When a loved one dies, God forbid, the intensity of our mourning is seen in its most dramatic form on the day of burial and then gradually diminishes from the first through the seventh day of shiva, through the next 30 days – the shloshim – and in the case of a beloved parent, throughout the year of mourning.
Our communal mourning for the destruction of our holy Temple, on the other hand, progresses in the exact opposite direction.
For three weeks, catalyzed by the fast of the 17 of Tammuz, we refrain from joyous activity.
Then, during the final nine days of those three weeks, beginning on Rosh Chodesh Av (or, for Sephardic Jews, during the final week preceding the ninth of Av,) we progress to an even more heightened state of mourning.
Ultimately, the pinnacle of mourning occurs on Tisha B’Av – the saddest day in the Jewish calendar.
The reason for this opposite pattern is because unlike mourning a family member, it is so hard to sincerely mourn a 2000-year-old tragedy.
It’s true that the loss of our holy Temple led to the loss of our sovereignty and, even more significantly, the loss of our connection to God.
But still it’s hard to immediately and emotionally connect to it.
We need time to enter into the necessary mindset.
The build up from 17 Tammuz to Tisha B’Av gives us the opportunity to think beyond the “what” of this period’s mourning practices and focus on the “why”.
One idea for getting into this “why” comes from the teachings of Rav Joseph Soloveitchik, ztz”l, based on the central text read on Tisha b’Av: Megillat Eicha, the Book of Lamentations.
Rav Soloveitchik teaches that Megillat Eicha also known as the Book of Kinot provides us with prophetic license to ask the ultimate question: “Eicha?!” – how God could this have happened?
How God can you have abandoned us the Jewish people to our enemies?
How God can you have allowed the Temple, Jerusalem and the Land of Israel to become desolate?
We begin Tisha B’Av by reading this book of Eicha, this book of Kinot, which gives us permission to question, and then spend the next 24 hours engaged in seeking the answers.
Rav Soloveitchik explained that when we read the word “Eicha,” we must also read it the first way that it is pronounced in the Bible, when God asks Adam and Chava: “Ayeka”? Where are you? (Genesis 3:9)
Eicha – how did this happen? – and Ayeka – where are you? – are intertwined. Because in order to repair the devastation , we must investigate where we are?

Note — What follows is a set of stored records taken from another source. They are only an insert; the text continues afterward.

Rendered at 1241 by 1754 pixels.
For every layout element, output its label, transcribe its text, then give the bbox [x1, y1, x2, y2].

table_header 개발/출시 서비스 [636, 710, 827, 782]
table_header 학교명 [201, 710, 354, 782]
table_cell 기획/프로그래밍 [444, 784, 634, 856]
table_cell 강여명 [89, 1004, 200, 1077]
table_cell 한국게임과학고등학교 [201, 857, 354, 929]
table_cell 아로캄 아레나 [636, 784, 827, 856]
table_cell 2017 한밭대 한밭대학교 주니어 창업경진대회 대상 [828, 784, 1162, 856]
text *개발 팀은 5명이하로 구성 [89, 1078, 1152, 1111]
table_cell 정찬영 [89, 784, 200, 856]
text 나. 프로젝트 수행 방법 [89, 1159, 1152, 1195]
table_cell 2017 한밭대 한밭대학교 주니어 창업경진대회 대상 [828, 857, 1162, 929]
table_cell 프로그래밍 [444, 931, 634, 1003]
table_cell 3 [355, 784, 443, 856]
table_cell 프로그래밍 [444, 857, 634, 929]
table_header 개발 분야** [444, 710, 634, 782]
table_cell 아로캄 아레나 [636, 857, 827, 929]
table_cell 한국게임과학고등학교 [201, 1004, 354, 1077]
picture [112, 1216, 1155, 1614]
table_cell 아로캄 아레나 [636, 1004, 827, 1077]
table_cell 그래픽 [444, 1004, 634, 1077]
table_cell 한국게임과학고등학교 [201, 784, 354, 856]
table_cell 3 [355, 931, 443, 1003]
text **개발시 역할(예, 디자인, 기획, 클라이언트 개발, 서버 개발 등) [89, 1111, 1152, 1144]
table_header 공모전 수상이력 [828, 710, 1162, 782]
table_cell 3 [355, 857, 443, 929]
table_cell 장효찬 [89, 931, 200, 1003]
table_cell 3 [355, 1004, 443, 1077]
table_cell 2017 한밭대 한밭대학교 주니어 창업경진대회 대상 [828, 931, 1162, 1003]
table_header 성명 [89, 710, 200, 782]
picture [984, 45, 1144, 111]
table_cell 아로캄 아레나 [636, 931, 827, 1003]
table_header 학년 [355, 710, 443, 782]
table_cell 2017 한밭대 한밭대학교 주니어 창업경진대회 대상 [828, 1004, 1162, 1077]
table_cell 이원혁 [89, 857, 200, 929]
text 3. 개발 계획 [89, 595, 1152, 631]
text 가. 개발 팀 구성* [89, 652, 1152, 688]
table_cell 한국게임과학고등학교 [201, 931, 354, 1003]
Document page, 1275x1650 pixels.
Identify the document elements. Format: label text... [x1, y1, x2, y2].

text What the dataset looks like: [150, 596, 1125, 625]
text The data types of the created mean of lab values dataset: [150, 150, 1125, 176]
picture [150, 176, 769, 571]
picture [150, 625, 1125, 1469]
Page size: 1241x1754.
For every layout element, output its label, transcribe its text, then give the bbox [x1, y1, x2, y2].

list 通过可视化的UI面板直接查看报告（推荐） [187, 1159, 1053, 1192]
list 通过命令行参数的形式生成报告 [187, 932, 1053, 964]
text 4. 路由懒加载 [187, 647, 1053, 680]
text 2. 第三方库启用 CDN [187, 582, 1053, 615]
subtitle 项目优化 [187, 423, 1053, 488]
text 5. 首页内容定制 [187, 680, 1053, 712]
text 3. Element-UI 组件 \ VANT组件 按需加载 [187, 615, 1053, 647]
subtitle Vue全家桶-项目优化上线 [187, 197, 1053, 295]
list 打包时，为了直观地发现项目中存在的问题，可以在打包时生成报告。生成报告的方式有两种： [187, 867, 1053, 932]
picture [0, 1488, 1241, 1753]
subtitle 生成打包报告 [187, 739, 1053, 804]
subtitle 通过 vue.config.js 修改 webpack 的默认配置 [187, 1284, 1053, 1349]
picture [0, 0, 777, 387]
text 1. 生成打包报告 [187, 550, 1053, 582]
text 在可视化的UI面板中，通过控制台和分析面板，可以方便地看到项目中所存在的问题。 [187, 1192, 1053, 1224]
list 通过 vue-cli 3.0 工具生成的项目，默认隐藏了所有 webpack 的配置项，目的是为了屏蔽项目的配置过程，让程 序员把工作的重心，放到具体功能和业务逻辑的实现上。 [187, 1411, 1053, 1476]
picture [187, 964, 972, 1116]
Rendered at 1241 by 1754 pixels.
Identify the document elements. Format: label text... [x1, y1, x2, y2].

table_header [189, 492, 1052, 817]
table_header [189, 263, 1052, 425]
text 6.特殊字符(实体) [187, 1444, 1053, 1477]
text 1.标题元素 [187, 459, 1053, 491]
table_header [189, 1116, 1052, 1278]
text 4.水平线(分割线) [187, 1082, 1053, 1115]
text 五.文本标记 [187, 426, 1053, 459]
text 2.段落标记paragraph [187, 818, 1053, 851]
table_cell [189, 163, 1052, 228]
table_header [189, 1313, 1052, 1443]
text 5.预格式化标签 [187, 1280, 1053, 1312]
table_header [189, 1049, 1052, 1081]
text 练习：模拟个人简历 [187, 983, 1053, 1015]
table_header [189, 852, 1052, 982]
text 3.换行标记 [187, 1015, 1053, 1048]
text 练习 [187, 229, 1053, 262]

Where are we in the treatment of other Jews and other human beings?
Where are we in our support of Israel?
Where are we in pursuit of unity?
Do we still not recognize that ultimately it was the judgmental hatred and the disrespect between us that caused famine, torture and the final destruction of the second Temple and all of its ramifications? (Yoma 9b)
Where are we in the process of trying to perfect the world, and help bring about the ultimate redemption?
This approach enables us to also mourn things taking place in our lives and in our generation, which are actually extensions of the tragedies that occurred two millennia ago, making the tragedy more relatable.
In the merit of heartfelt mourning over what we have lost and a resolution to prioritize fixing that which we have broken, may we witness the words of our Sages:
כל המתאבל על ירושלים זוכה ורואה בשמחתה
Whoever mourns for Jerusalem will merit and see her future joy. (Taanit 30b)
Wishing you a Shabbat Shalom and then a meaningful and easy fast.